Olá Leandro, mais um excelente artigo.
Eu gosto do seu raciocínio de saber investir independente do que virá a ocorrer (no caso, com ou sem reforma da previdência).
Mas eu tenho esperança que a reforma irá sair, apesar de todos os “conflitos” que vemos atualmente nos noticiários (as vezes eu até penso que tudo não passa de um teatro), pois TODOS irão sofrer graves consequências, inclusive os próprios políticos.
Estou mudando aos poucos minha posição da renda fixa para a variável (ações e FII), mas ainda com muita cautela, pois se uma catástrofe ocorrer, ainda dará tempo de reverter.

Mauricio
Visitante
Mauricio

O que voce precisa de entender Leandro eh que a reforma da previdencia seria necessaria, mas nao suficiente.

Nao eh panaceia. Isoladamente, nao muda nada!

Requer sim um monte de reformas. Especialmente a reforma fiscal – voce realmente acredita que esta ultima vai acontecer?!

João Paulo Borges
Visitante
João Paulo Borges

Não existe qualquer razão para o Governo realizar uma reforma fiscal…é inerente a uma democracia/república não existir responsabilidade quanto aos gastos públicos, por que se algo é público (de todo mundo), automaticamente tal recurso não é de ninguém, e quem puder se aproveitar primeiro de tal recurso, que o faça.

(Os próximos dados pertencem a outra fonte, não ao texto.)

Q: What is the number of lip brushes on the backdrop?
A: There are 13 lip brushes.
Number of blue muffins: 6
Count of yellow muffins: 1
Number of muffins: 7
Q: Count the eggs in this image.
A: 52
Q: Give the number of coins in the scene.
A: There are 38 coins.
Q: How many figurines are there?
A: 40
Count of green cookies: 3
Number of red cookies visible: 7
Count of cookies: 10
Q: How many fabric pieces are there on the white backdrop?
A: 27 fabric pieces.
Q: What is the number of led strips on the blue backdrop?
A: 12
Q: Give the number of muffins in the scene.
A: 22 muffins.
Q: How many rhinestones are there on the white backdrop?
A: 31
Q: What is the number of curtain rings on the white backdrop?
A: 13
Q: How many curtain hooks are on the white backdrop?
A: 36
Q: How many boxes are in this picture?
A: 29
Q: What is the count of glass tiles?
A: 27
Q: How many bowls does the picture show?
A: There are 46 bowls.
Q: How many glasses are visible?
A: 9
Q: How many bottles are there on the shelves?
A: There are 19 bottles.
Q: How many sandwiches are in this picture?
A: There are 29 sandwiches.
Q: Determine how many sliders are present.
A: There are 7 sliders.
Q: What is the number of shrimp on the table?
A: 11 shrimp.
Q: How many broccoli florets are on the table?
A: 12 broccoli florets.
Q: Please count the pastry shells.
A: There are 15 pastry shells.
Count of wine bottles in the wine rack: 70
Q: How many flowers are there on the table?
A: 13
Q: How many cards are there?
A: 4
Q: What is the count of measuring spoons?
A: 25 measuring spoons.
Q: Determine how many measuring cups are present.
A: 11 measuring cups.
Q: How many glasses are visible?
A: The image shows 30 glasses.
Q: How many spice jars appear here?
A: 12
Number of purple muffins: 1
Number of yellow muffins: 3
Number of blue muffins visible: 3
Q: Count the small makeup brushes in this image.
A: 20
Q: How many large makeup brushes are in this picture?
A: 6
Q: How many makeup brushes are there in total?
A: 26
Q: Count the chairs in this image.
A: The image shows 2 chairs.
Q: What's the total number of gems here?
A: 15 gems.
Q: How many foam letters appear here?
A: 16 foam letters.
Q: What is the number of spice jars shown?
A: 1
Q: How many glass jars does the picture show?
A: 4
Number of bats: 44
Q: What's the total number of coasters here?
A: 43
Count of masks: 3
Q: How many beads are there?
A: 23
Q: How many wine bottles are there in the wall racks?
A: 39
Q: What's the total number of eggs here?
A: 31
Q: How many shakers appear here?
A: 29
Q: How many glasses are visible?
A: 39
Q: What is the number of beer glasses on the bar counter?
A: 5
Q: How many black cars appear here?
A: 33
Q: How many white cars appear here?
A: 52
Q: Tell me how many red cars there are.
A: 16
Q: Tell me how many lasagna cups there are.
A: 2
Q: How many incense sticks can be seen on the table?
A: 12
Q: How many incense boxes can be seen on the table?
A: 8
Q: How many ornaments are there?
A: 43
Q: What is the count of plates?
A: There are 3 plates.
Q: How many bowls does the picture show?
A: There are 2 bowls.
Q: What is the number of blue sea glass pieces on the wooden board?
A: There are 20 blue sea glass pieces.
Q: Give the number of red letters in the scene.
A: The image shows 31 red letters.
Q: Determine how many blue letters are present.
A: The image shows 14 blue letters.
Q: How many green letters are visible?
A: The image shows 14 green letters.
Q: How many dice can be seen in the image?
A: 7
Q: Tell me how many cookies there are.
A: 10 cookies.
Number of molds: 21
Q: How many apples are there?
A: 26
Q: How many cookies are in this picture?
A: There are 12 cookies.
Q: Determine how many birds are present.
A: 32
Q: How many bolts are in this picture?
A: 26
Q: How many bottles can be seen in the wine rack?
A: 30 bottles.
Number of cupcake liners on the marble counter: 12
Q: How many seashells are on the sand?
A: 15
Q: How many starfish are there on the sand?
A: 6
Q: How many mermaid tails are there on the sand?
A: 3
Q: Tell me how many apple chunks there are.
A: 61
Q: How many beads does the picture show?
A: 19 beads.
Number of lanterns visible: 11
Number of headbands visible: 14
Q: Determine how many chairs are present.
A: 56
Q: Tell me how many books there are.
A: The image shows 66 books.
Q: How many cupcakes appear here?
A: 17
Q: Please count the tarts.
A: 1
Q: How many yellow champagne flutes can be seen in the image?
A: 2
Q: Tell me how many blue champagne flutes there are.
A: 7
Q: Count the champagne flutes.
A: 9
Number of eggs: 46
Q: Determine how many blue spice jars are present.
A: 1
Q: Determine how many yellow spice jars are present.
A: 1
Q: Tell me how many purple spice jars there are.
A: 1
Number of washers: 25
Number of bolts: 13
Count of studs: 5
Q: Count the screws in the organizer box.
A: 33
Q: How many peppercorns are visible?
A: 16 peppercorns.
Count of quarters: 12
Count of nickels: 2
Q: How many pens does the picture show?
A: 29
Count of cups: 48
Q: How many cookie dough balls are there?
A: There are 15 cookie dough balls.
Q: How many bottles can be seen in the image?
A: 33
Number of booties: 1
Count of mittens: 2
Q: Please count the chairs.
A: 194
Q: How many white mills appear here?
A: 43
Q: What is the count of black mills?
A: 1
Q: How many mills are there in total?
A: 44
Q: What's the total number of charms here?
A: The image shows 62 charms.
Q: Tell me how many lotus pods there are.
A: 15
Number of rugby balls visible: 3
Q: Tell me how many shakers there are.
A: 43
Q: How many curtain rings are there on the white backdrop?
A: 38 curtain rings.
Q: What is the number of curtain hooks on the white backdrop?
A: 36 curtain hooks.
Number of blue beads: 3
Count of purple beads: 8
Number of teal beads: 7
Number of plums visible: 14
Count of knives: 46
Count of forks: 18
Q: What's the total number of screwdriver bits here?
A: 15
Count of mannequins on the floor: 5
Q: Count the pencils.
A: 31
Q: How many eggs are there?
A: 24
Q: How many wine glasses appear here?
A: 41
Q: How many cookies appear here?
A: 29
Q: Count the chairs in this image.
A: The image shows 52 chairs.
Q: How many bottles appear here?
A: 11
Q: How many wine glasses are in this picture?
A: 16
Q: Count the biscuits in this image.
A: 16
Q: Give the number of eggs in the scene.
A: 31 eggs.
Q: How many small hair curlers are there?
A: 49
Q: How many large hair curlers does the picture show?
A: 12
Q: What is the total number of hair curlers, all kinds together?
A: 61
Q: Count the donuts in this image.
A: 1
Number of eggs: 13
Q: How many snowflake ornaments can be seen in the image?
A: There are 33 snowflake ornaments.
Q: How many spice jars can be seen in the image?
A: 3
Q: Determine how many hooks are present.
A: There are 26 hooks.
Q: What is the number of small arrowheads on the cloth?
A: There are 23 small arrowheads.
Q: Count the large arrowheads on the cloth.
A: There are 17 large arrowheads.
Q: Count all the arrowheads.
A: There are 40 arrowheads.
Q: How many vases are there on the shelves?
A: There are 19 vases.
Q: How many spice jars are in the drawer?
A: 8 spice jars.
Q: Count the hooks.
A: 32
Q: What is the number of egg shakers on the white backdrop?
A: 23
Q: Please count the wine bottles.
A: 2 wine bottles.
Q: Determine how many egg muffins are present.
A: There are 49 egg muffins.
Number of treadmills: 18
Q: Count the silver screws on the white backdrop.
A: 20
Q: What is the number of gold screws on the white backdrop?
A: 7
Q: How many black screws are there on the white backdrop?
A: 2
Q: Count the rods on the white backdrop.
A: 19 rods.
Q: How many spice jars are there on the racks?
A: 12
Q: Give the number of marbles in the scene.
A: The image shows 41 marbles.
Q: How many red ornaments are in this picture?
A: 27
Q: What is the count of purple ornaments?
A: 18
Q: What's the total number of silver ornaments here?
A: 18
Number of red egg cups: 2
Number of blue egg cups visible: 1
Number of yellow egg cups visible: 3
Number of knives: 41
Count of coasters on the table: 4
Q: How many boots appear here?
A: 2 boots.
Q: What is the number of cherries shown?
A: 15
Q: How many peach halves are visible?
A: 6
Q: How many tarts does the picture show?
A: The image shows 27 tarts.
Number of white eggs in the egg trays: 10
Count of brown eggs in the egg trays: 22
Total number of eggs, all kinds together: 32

A falácia coletiva se demonstra ainda mais perversa na prática quando se observa que as relações de poder entre humanos sempre foram mais ou menos as mesmas, em diferentes sociedades e diferentes tempos.

Marcelo
Visitante
Marcelo

Muito bom o artigo, mas qual a fonte receeis números e suas projeções?
Não achei no texto.

Francisco
Visitante
Francisco

A meu ver, essa reforma não passa, ou se passar, será extremamente desidratada. O governo fala em esforço conjunto ao mesmo tempo que cria benefícios para os militares. Contraditório. Isso servirá de combustível para as altas corporações do serviço público tbm fazerem pressão. O governo não quer resolver o problema da previdência, quer apenas se capitalizar com o aumento das contribuições, pra manter o status quo, sem precisar cortar gastos. A meu ver, uma regime previdenciário grande como o nosso só serve para perpetuar desigualdades. Não coube a explicação do porquê.

Mauro Paiva
Visitante
Mauro Paiva

Muito obrigado Leandro, sou economista e opero no mercado financeiro e o conteúdo de seus artigos me impressiona pela qualidade e clareza, mais uma vez Muito obrigado, é sempre muito bom ler o que você escreve!